EUA registram duas mortes por sarampo em meio a surto e queda na vacinação

Os Estados Unidos confirmaram as duas primeiras mortes por sarampo este ano, ambas de moradores não vacinados na Pensilvânia, marcando um retrocesso para o estado, que não via óbitos pela doença há 35 anos. As informações foram confirmadas pelo Departamento de Saúde do estado.

O país enfrenta um surto com 2.777 casos confirmados até agora, superando o total do ano passado (2.289), segundo o Centros de Controle e Prevenção de Doenças dos EUA. O sarampo é um vírus altamente contagioso, transmitido pelo ar, mas prevenível pela vacina tríplice viral, existente há mais de 50 anos.

A queda na cobertura vacinal infantil nos EUA, de mais de 95% em 2020 para menos de 93% atualmente (abaixo do mínimo para proteção coletiva), impulsiona o cenário. Essa tendência se intensificou desde 2016 e durante a pandemia.

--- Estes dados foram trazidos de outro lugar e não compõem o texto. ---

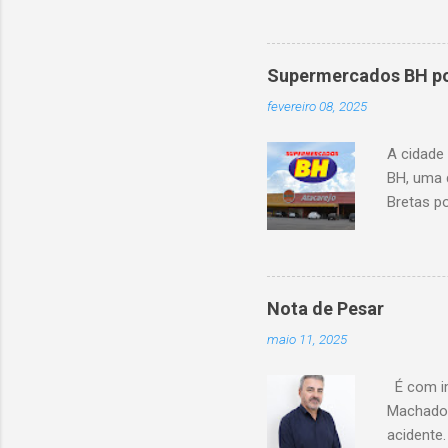
oito ano
Supermercados BH pod
fevereiro 08, 2025
A cidade
BH, uma 
Bretas po
Cencosud
Atacarejo
existe a
processo
Nota de Pesar
compra d
maio 11, 2025
do setor
segundo 
É com im
Carrefour
Machado 
acidente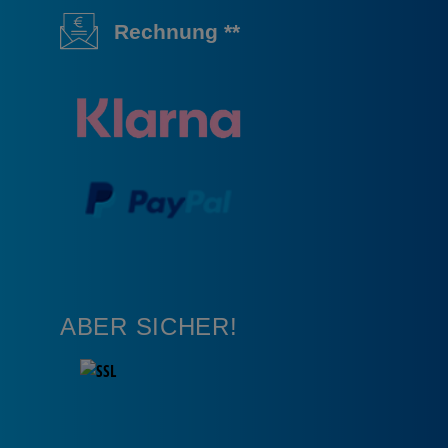
Rechnung **
ABER SICHER!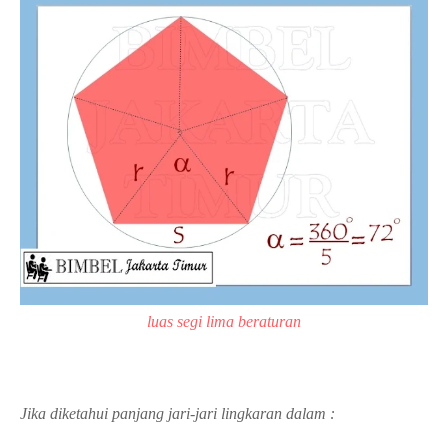
luas segi lima beraturan
Jika diketahui panjang jari-jari lingkaran dalam :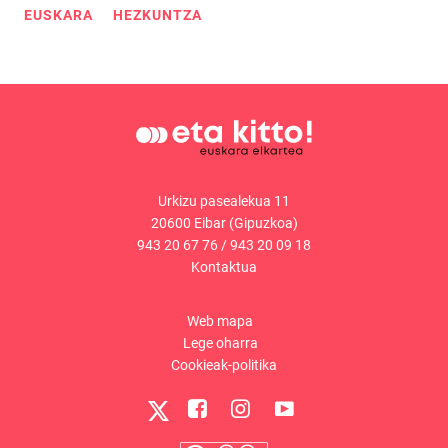
EUSKARA
HEZKUNTZA
Urkizu pasealekua 11
20600 Eibar (Gipuzkoa)
943 20 67 76
/
943 20 09 18
Kontaktua
Web mapa
Lege oharra
Cookieak-politika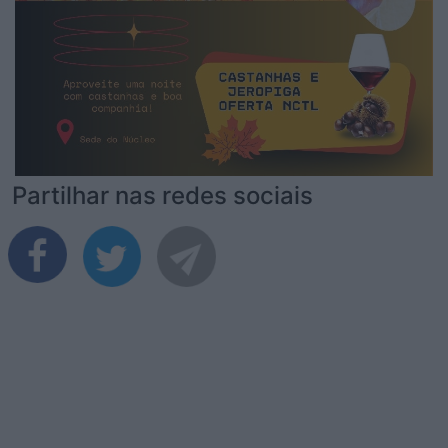
Partilhar nas redes sociais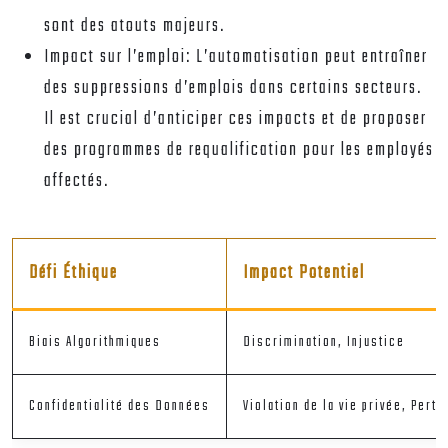
sont des atouts majeurs.
Impact sur l’emploi:
L’automatisation peut entraîner
des suppressions d’emplois dans certains secteurs.
Il est crucial d’anticiper ces impacts et de proposer
des programmes de requalification pour les employés
affectés.
Défi Éthique
Impact Potentiel
Biais Algorithmiques
Discrimination, Injustice
Confidentialité des Données
Violation de la vie privée, Pert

Discursos de líderes políticos como o presidente Donald Trump e de Robert F. Kennedy Jr., nomeado para a pasta da Saúde do país, impulsionam a situação.

Trump, inclusive, assinou em agosto uma ordem executiva para reformular o calendário vacinal infantil, defendendo vacinas isoladas em vez da tríplice viral, alegando riscos de morte sem apresentar dados. Ele também ressuscitou a teoria infundada de que vacinas estariam ligadas ao autismo, uma hipótese desmentida por estudos e pela Organização Mundial da Saúde.